Part Nine – Conclusion
[64] A final order shall go on the following terms:
a) Based on an imputed income of $35,000 per annum, the father shall pay the mother the guideline table amount of child support for one child of $303 per month, starting on February 1, 2013.
b) Based on an income of $45,656 per annum, the father shall pay the mother the guideline table amount of child support for one child of $413 per month, starting on October 1, 2013.
c) The father shall pay the mother 50% of the child's childcare expense, from February 1, 2013, fixed in the sum of $159.13 per month.
d) The child support arrears created by this order are set at $5,984 (subject to a reduction for any payments received from the father since October 1, 2013, as reflected in the records of the Family Responsibility Office, or any other payments since February 1, 2013 acknowledged in writing by the mother).

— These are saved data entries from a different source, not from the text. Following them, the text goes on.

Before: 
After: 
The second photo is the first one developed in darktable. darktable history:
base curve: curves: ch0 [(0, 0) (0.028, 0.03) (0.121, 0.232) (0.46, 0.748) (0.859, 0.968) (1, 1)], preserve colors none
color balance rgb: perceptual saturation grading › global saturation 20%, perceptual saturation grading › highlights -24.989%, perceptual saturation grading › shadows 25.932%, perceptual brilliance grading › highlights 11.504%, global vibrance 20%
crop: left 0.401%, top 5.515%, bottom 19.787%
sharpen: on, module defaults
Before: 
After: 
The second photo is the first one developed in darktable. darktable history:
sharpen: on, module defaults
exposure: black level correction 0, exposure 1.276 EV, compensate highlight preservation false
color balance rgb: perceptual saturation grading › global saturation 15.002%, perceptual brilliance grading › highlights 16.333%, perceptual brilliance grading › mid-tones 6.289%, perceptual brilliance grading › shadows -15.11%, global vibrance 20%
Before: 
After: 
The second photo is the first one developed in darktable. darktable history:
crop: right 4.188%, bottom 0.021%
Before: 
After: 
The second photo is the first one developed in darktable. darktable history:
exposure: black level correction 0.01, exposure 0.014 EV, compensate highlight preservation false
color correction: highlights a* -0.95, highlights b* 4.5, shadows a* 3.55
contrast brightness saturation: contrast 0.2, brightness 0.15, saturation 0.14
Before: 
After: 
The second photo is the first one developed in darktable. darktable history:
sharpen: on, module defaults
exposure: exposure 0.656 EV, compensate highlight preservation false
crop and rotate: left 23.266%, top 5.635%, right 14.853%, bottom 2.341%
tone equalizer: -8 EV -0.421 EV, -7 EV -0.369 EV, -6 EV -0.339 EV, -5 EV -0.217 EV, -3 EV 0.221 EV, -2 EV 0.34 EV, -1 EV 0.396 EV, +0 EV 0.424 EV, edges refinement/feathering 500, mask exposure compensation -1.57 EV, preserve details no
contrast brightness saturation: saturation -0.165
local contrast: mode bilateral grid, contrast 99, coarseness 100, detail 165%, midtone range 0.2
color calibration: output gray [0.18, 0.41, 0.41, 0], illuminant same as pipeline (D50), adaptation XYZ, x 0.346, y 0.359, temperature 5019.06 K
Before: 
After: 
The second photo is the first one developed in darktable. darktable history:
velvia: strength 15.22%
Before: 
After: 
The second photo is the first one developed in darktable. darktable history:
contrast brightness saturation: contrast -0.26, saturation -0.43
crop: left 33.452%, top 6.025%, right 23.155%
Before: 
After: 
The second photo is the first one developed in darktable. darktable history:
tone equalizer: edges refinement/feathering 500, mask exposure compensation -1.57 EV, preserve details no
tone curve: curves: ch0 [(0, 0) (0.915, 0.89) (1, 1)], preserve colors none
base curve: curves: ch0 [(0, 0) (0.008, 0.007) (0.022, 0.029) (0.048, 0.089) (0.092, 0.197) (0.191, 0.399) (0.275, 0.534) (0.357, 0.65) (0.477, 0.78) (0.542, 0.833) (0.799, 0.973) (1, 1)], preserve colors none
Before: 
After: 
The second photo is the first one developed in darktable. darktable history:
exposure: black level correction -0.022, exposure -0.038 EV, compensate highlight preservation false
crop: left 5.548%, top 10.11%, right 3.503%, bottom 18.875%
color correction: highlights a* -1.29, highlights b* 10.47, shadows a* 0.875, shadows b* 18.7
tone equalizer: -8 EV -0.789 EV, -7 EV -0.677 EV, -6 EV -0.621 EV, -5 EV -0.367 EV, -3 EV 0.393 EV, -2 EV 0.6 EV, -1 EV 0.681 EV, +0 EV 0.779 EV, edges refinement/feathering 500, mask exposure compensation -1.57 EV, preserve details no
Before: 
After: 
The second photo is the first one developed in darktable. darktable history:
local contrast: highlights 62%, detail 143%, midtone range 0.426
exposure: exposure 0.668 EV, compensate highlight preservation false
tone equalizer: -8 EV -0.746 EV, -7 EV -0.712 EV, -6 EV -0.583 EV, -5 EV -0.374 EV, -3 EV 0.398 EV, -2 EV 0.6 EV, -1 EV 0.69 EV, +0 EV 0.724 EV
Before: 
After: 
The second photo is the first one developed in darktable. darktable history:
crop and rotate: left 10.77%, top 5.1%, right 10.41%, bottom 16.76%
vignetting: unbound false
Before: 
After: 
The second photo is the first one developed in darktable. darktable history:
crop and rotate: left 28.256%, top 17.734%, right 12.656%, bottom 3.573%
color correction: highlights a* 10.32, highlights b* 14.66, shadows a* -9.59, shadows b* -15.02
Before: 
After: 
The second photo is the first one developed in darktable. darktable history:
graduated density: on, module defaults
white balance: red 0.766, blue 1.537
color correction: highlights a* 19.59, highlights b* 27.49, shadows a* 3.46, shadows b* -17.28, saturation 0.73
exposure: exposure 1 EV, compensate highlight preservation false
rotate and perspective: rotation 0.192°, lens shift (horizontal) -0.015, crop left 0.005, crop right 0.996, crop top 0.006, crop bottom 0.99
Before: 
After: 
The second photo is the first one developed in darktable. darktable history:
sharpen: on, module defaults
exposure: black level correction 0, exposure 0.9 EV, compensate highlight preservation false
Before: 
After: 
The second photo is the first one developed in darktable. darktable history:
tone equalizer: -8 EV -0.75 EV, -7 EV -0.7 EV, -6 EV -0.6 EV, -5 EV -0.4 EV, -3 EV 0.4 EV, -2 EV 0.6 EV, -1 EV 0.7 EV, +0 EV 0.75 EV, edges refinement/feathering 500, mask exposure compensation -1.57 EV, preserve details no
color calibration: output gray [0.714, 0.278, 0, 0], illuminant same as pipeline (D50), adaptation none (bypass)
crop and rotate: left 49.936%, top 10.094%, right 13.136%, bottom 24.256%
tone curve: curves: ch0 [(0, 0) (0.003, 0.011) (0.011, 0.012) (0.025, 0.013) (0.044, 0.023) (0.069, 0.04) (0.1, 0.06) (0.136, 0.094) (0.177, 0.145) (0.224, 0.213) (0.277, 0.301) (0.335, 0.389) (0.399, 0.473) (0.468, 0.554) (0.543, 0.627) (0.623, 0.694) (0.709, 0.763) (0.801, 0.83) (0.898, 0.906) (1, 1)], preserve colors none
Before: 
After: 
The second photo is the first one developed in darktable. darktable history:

e) The father shall be entitled to repay the child support arrears at the rate of $125 per month, starting on February 1, 2014, until they are repaid. However, if he is more than 30 days late in making any ongoing or arrears support payments, the entire amount of arrears shall immediately become due and payable.
f) Nothing in this order precludes the Family Responsibility Office from collecting the arrears from any government source (such as HST or income tax refunds) or lottery or prize winnings.
g) The parties are to exchange their complete income tax returns, notices of assessment, and section 7 special expense receipts for the previous calendar year by June 15th of each year.
h) A support deduction order shall issue.
i) The mother's claim for the father to cover the child on a medical, dental and extended health benefits plan is dismissed.
[65] Lastly, the court wants to thank Mr. McClean, acting as duty counsel, who did an excellent job assisting the father in the presentation of his evidence.